After all, the Cubs gave him the fourth-largest contract among starting pitchers in the offseason. Stroman noted at the time that the Cubs are ”definitely not in a full rebuild, they definitely want to win now” because of their move to sign him.

Stroman, though, also stated “you never know what you’re going to get into any year.”

For Stroman and the Cubs, this season means another trade deadline sell-off as they enter Saturday with the seventh-worst record in baseball despite being winners in seven of their last eight games following Friday’s 4-2 win against the Giants.

Stroman threw six shutout innings in the victory, continuing a stellar stretch. In four starts since coming off the injured list, Stroman has allowed only two runs in 20⅓ innings for a 0.89 ERA.

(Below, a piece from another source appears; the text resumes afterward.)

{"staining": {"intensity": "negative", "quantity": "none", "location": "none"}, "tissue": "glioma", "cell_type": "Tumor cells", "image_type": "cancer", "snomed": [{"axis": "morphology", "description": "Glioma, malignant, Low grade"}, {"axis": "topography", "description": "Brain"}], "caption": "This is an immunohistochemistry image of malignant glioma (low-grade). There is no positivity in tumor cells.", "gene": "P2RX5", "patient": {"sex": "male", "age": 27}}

Friday also marked the last time before the trade deadline that Stroman teamed up with Willson Contreras behind the plate. In five starts together, Stroman has a 3.08 ERA. The veteran right-hander knows what awaits Contreras and the Cubs leading up to Tuesday’s 5 p.m. deadline.

Stroman called the three-time All-Star “the cornerstone of the franchise” for his contributions to the Cubs’ postseason runs.

“It’s special. I think we’re all going to miss Willson,” Stroman said. “He’s still on our team, but it’s almost like you know what’s going to happen with the hugs and everything how it was at Wrigley the last homestand. We’re super thankful for him.

“He’s going to be great. His career is just getting started. I think he’s going to be a perennial All-Star, but it definitely sucks to lose a guy like Willson, a guy who comes up each and every day and competes to the absolute maximum. It’s hard to find that.”

This is the awkward limbo Cubs players and staff find themselves in: Waiting for something to happen each day while still trying to win.

“The two days at Wrigley were the emotional ones because you knew you weren’t coming back,” outfielder Ian Happ said Friday. “And now you’re just playing baseball and trying to help the team win. Getting back in the rhythm of that and really trying to enjoy every second the clubhouse.”

Happ has not received communication from team President Jed Hoyer or anyone in the front office about whether he will be traded before the deadline. But clearly Happ is preparing as if that will be the outcome.

“Players are last to know always with everything,” Happ said. “Who knows what’s going to happen, if anything happens. ... You’re obviously in tune to what’s going on, like the (MLB trade) rumors. Personal (trade) rumors, not so much, but just generally what’s happening as it happens.”